If facing such a situation, a consumer may be inclined to visit the SRA’s website and there is a section which mentions closure, but then only focuses on what happens when a firm is intervened in. The website is silent on what to do if your solicitor has ‘voluntarily’ closed.

So what about the future? Last year’s draft Solicitors Handbook, at chapter 10, includes mandatory outcomes (O3 and O13) and indicative behaviors (IB3-6) relating to activities that stem from financial concerns. The focus is on early SRA notification and achieving the “orderly and transparent wind-down”.

If a failing law firm were a school, it would be put into “special measures” and receive an avalanche of support to ensure that the school did not fail (failure not being an option in an education environment). There is no evidence of a proposed “help” fund or groups of SRA advisors that are can be deployed with the aim of supporting firms and clients in such a situation.
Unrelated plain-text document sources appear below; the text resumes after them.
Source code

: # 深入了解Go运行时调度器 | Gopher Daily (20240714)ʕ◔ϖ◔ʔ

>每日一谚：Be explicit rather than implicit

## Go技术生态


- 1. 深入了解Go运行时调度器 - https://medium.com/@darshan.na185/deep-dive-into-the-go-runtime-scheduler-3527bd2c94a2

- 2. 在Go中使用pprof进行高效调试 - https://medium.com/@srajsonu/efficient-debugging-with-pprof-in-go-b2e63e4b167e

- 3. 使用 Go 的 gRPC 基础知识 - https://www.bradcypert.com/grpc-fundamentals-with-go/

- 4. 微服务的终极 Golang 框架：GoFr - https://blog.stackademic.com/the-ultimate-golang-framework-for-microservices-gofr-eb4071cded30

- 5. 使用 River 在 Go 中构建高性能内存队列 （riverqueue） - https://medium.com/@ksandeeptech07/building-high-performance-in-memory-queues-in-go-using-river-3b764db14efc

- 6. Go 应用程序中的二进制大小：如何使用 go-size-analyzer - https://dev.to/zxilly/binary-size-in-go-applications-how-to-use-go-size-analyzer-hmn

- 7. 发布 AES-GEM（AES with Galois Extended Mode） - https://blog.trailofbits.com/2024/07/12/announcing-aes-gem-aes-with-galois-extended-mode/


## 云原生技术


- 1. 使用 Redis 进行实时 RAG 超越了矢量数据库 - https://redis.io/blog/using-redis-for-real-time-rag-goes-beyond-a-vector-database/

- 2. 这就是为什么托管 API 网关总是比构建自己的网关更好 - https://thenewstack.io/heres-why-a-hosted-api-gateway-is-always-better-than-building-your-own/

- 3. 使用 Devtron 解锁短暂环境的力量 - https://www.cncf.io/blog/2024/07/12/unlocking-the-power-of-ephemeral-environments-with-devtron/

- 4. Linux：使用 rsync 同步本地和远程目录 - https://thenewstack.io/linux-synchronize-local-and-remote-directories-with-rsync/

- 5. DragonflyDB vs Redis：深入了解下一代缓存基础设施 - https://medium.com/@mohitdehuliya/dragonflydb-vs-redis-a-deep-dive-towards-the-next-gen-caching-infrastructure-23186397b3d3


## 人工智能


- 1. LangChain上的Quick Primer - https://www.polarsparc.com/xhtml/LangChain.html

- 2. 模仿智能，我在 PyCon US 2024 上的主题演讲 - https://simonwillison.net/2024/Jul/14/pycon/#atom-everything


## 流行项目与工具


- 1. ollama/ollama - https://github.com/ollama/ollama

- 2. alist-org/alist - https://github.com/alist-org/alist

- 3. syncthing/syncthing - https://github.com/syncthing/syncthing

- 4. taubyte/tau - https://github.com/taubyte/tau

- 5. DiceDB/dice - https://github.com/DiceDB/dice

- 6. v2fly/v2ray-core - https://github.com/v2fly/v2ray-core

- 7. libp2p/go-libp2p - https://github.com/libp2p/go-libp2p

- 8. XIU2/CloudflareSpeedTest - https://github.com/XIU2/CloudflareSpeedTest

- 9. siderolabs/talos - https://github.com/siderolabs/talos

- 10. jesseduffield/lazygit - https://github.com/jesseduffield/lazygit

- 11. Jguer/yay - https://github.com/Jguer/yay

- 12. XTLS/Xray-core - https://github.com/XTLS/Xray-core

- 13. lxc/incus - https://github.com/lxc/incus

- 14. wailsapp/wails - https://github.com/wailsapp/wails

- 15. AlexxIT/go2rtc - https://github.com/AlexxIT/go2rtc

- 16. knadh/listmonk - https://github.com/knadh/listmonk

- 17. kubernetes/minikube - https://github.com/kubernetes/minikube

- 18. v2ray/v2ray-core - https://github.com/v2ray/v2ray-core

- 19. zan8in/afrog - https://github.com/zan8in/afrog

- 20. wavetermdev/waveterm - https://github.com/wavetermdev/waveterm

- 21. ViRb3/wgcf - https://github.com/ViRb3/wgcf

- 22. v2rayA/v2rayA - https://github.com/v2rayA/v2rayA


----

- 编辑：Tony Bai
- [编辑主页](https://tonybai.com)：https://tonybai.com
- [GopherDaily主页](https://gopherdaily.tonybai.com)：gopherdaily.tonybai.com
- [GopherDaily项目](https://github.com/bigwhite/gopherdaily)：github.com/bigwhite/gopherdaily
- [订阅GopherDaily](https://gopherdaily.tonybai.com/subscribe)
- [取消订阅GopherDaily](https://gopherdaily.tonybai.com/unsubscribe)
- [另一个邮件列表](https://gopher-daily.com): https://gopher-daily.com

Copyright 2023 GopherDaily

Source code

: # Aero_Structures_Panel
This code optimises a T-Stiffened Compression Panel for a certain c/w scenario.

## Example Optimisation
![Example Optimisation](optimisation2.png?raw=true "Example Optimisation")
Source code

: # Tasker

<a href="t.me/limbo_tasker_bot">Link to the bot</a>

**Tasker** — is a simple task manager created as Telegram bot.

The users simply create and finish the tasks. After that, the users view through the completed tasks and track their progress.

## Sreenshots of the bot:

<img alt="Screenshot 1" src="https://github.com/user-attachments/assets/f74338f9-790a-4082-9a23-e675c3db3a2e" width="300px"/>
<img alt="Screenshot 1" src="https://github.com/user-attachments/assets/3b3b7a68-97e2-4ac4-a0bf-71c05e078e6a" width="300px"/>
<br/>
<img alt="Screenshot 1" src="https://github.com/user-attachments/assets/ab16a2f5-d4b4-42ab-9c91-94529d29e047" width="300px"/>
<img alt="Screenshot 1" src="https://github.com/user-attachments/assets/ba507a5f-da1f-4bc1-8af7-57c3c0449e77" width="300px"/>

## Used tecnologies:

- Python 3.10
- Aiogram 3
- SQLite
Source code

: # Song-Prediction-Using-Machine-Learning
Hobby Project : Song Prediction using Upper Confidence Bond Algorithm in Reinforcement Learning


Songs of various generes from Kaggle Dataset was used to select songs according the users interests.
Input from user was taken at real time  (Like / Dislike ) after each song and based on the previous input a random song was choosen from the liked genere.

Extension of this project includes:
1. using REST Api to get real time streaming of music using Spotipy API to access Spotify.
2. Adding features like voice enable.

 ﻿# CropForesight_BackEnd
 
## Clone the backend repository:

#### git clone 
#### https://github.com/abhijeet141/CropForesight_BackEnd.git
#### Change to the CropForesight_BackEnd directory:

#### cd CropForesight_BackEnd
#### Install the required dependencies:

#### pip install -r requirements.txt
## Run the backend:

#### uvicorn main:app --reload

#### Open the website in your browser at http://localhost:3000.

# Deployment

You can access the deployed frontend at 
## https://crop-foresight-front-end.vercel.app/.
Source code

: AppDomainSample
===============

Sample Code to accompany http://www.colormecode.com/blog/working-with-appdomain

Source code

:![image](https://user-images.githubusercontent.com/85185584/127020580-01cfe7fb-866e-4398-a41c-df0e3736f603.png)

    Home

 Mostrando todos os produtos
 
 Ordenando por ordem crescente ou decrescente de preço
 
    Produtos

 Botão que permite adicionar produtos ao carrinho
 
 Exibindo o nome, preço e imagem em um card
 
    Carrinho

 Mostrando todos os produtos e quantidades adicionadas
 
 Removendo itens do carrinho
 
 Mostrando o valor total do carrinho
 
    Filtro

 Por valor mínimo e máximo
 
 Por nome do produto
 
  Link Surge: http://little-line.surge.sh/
The rules are drafted to focus on what level of information is given to the SRA by reference to overriding principles, which will, of course, encompass acting in the client’s best interests.

Relationships come to an end but the customer-focused challenge for law firms is allowing the client to play a positive part, exercising some control in the future conduct of their claim and, for the regulator who will be focusing on outcomes, the creation of a culture that allows firms to notify problems as they arise in the spirit of gaining assistance rather than in fear of a penalty.